● DESCRIPTION OF THE TASK
Please copy out each line of the listing that contains the word "three".

● DATA EXCERPTS

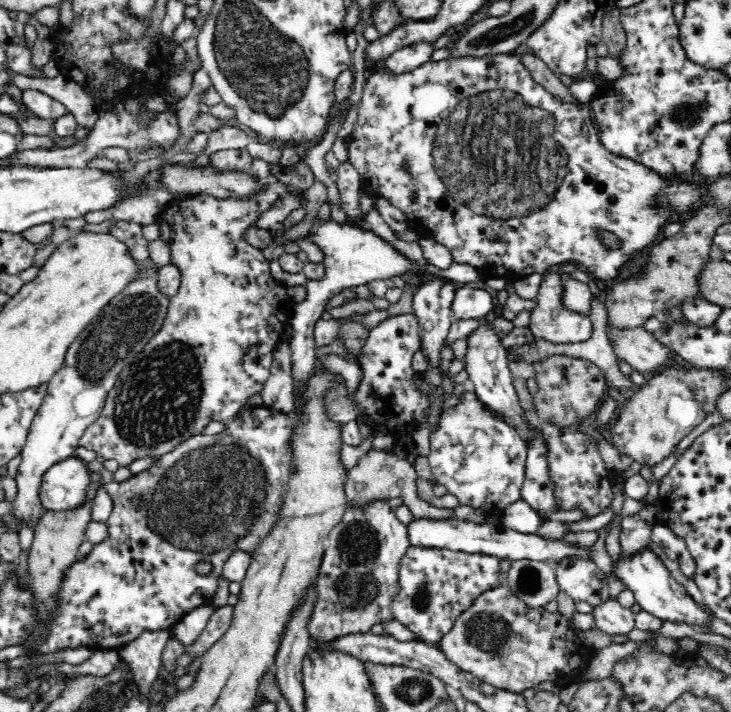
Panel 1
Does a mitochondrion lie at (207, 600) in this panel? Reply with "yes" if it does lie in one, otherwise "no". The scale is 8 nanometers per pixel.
no

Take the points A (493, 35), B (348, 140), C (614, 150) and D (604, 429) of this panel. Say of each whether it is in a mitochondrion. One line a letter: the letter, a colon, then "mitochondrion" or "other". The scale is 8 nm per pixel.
A: mitochondrion
B: other
C: other
D: other

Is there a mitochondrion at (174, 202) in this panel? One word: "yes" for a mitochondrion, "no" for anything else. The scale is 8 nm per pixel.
no

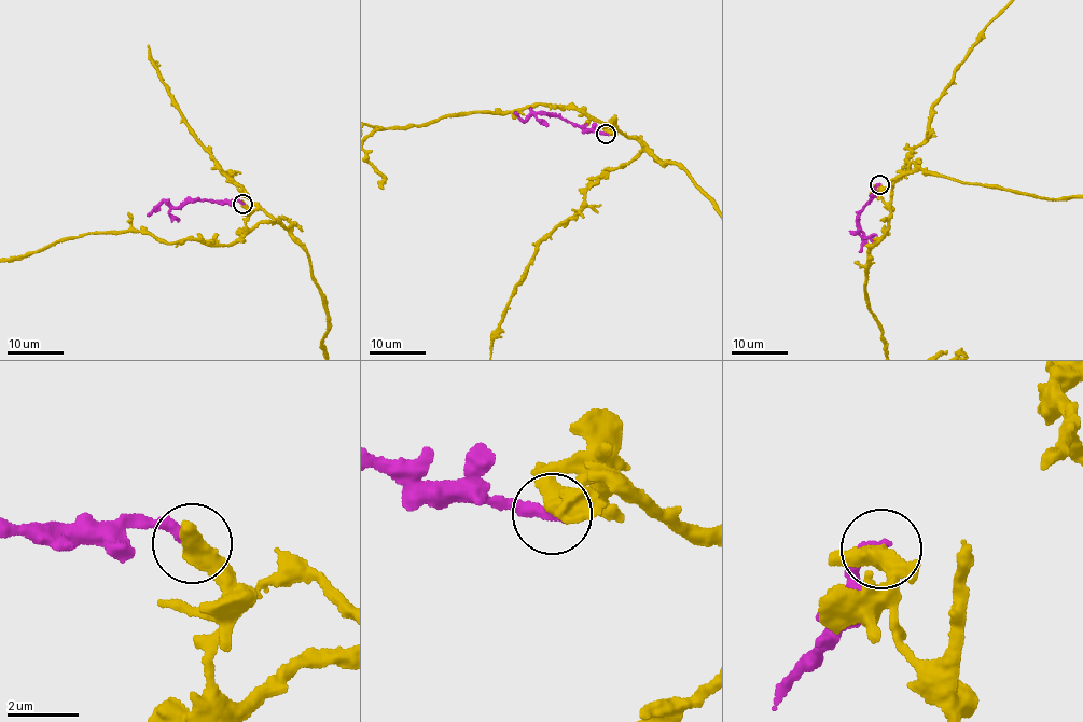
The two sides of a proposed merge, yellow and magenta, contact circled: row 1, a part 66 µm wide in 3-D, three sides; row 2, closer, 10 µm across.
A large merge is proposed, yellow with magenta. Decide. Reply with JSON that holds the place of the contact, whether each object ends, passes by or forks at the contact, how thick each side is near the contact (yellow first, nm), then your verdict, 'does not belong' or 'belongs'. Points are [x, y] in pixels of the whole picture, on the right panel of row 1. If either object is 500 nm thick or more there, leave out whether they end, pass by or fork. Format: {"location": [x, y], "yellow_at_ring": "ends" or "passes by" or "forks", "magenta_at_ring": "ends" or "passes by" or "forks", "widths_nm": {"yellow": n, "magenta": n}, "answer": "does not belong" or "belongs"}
{"location": [879, 184], "yellow_at_ring": "passes by", "magenta_at_ring": "ends", "widths_nm": {"yellow": 480, "magenta": 340}, "answer": "does not belong"}

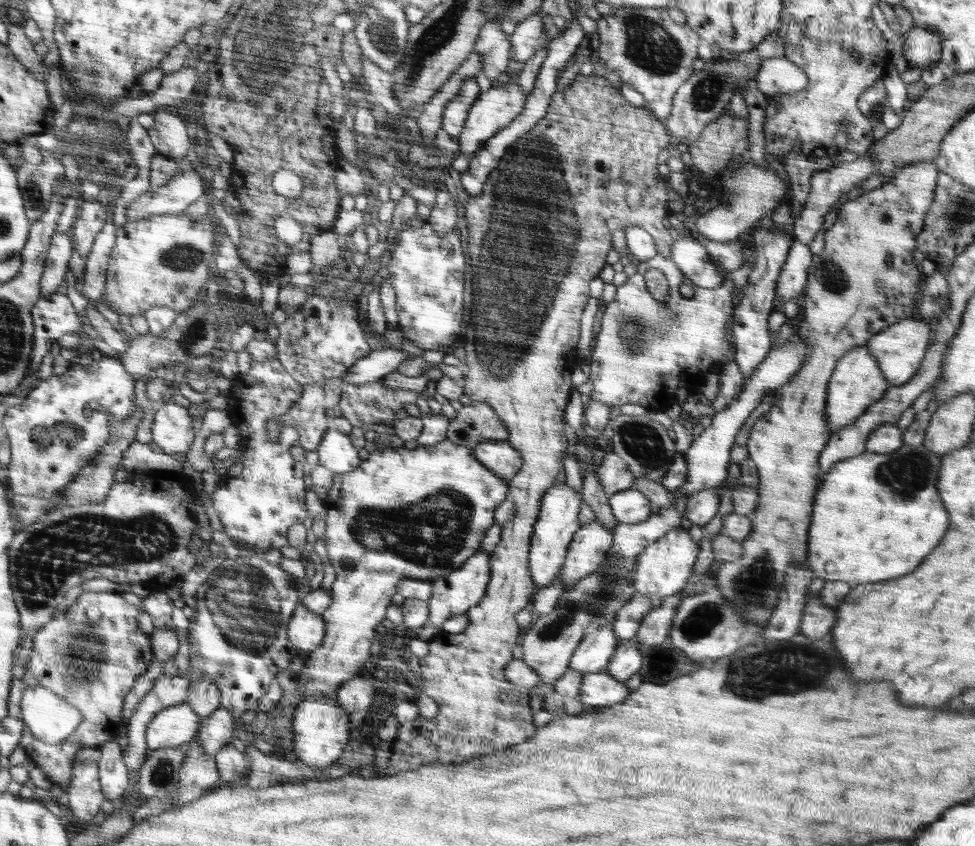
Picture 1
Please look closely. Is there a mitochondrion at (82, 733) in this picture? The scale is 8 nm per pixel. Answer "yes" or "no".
no

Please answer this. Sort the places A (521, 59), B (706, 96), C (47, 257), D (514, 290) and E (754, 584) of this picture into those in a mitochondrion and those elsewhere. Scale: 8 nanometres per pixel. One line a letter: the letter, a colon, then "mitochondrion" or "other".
A: other
B: mitochondrion
C: other
D: mitochondrion
E: mitochondrion

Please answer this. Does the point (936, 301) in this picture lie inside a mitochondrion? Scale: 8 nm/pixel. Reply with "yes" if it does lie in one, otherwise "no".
yes

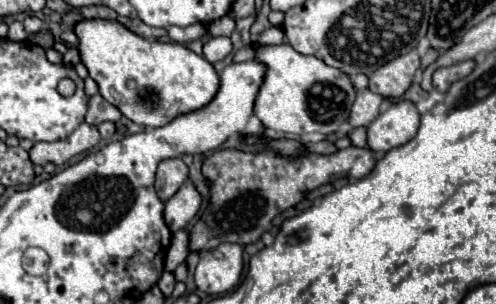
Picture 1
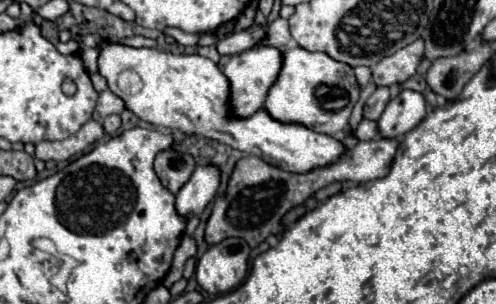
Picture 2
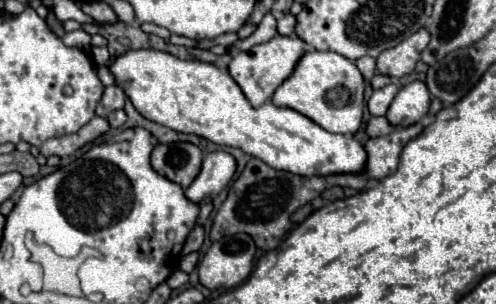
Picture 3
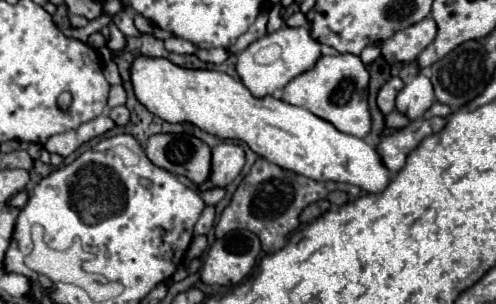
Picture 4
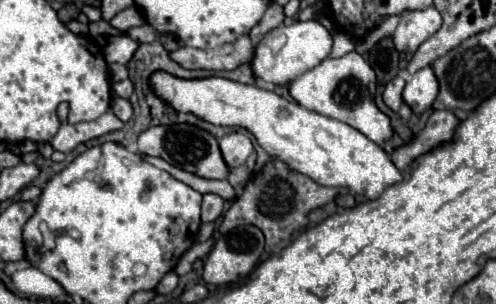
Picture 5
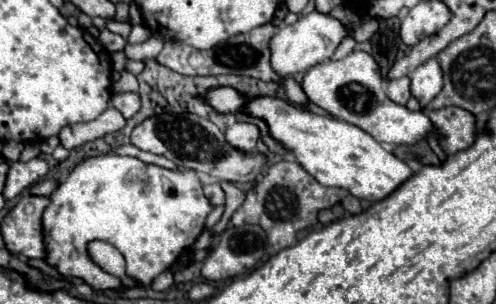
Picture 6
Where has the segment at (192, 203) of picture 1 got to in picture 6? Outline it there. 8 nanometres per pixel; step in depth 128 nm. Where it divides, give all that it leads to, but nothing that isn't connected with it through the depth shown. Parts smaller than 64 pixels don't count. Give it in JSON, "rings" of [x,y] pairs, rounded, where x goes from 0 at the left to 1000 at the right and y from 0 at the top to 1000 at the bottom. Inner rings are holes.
{"rings":[[[476,401],[472,414],[464,414],[456,428],[456,461],[468,487],[500,507],[512,493],[516,467],[520,467],[520,421],[512,408],[496,408],[496,401]]]}

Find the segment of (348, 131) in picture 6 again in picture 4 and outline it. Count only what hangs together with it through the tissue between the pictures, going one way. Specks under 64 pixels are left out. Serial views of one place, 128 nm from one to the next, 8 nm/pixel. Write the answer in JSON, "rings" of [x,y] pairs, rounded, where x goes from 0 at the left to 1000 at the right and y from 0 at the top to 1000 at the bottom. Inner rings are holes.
{"rings":[[[278,184],[262,224],[262,263],[266,263],[266,289],[270,289],[278,336],[290,342],[298,355],[298,368],[306,368],[310,382],[319,382],[343,408],[367,408],[367,401],[391,408],[403,428],[411,428],[444,461],[484,461],[484,467],[500,474],[504,493],[516,500],[524,520],[532,520],[565,553],[589,559],[589,566],[621,579],[629,592],[673,592],[673,599],[714,605],[750,638],[766,638],[786,592],[786,566],[774,553],[758,487],[742,480],[730,454],[681,434],[669,408],[633,382],[617,355],[577,342],[548,316],[520,329],[500,303],[500,289],[484,263],[476,263],[452,237],[407,230],[407,224],[383,230],[383,224],[355,217],[335,191]]]}

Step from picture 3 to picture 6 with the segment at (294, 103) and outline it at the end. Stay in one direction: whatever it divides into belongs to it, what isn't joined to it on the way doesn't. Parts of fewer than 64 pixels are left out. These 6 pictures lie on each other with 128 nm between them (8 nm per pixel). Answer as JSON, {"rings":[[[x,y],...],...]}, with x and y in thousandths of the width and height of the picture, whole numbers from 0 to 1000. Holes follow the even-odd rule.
{"rings":[[[710,171],[690,197],[669,191],[629,217],[613,240],[609,296],[617,322],[657,362],[661,375],[677,382],[681,395],[694,395],[702,408],[714,408],[742,434],[758,467],[778,474],[835,474],[839,461],[855,454],[863,428],[871,428],[871,408],[859,375],[851,368],[827,368],[819,349],[790,342],[770,289],[770,257],[762,237],[762,211],[742,171]]]}

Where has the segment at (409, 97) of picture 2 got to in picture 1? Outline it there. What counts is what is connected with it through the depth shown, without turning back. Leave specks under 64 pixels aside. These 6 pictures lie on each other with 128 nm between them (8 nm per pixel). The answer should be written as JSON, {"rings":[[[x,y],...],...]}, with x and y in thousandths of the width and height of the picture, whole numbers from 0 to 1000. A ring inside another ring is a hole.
{"rings":[[[798,336],[774,375],[766,375],[746,414],[742,434],[742,487],[770,513],[790,487],[815,480],[831,447],[839,447],[839,421],[847,408],[847,375],[831,336]]]}

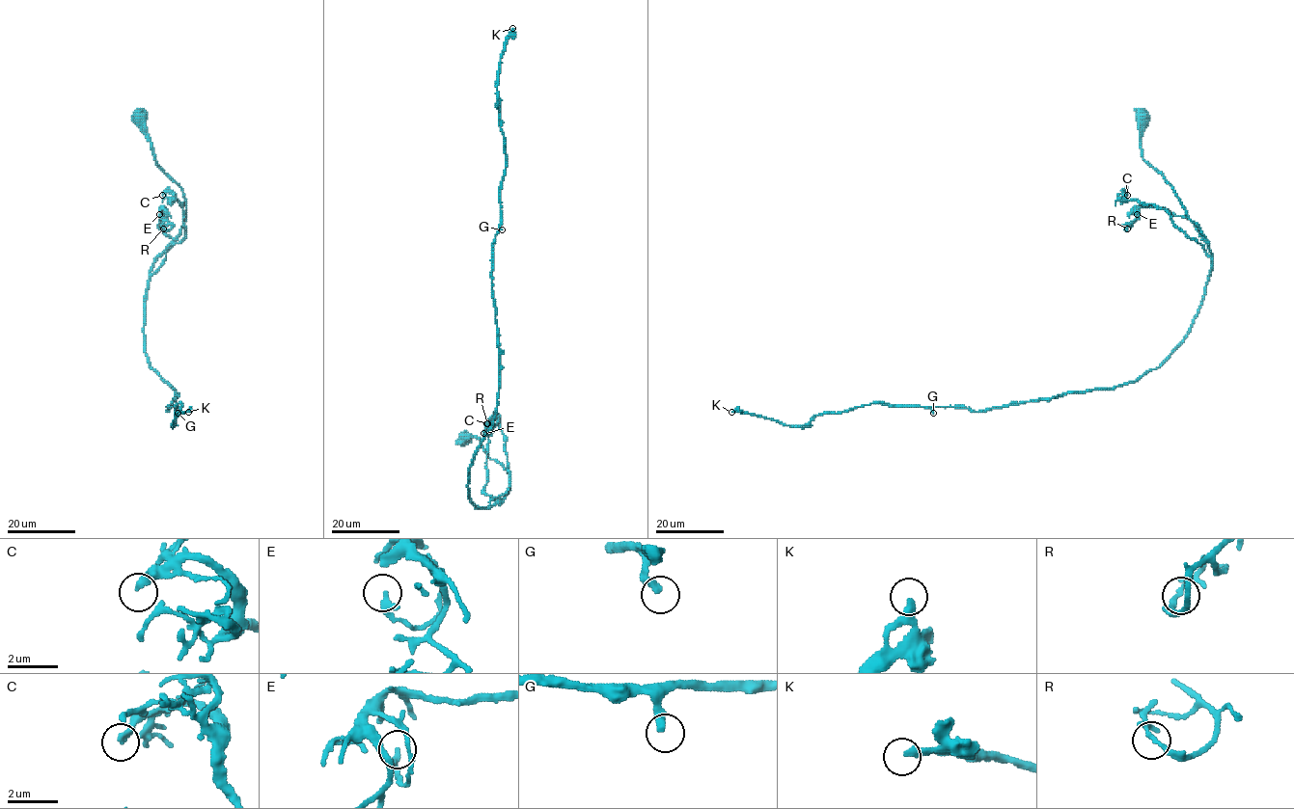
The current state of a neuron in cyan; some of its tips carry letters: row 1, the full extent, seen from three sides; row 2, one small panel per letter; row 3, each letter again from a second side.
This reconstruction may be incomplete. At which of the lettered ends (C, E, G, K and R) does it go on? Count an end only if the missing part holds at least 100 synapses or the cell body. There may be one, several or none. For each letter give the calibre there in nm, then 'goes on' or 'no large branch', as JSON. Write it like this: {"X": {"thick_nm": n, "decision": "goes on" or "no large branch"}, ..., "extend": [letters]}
{"C": {"thick_nm": 260, "decision": "no large branch"}, "E": {"thick_nm": 280, "decision": "no large branch"}, "G": {"thick_nm": 300, "decision": "no large branch"}, "K": {"thick_nm": 200, "decision": "goes on"}, "R": {"thick_nm": 150, "decision": "no large branch"}, "extend": ["K"]}

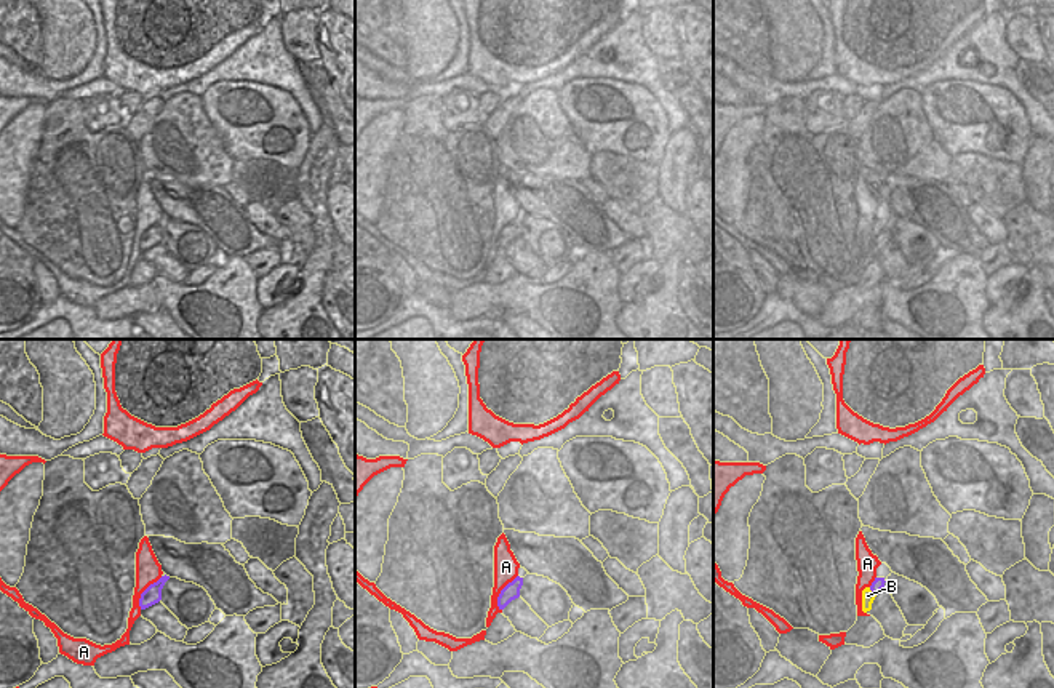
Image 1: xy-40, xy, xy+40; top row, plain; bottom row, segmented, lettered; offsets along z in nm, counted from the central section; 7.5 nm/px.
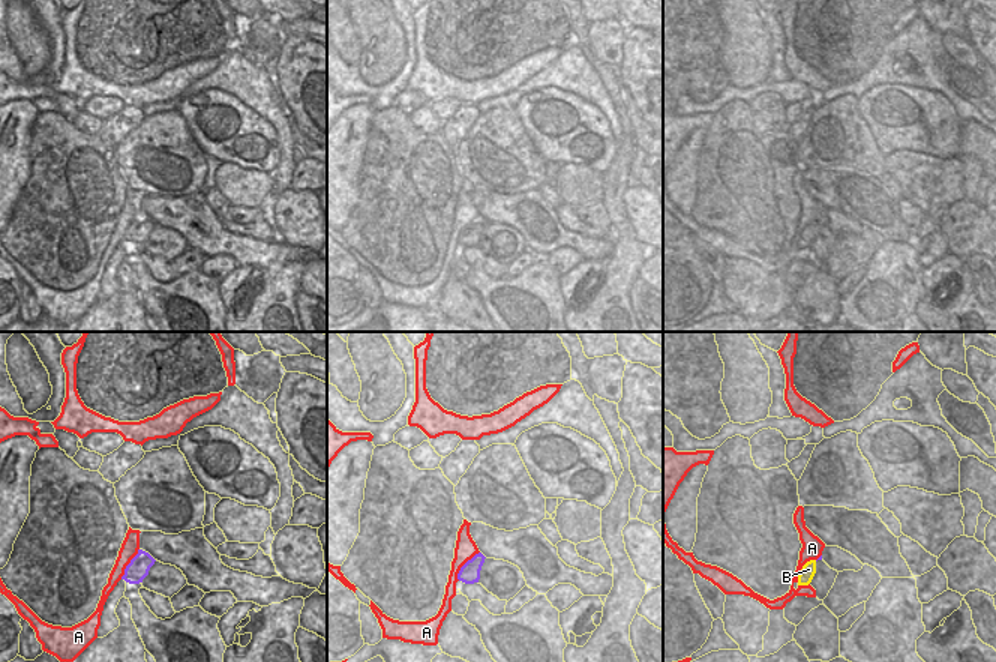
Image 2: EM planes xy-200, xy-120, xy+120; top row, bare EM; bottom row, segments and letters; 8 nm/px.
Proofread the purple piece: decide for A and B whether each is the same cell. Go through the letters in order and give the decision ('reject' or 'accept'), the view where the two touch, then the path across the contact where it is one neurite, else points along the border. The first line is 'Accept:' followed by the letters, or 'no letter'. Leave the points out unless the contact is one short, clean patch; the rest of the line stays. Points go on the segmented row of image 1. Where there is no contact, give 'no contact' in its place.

● TASK ANSWER
The two sides of a proposed merge, yellow and magenta, contact circled: row 1, a part 66 µm wide in 3-D, three sides; row 2, closer, 10 µm across.
The current state of a neuron in cyan; some of its tips carry letters: row 1, the full extent, seen from three sides; row 2, one small panel per letter; row 3, each letter again from a second side.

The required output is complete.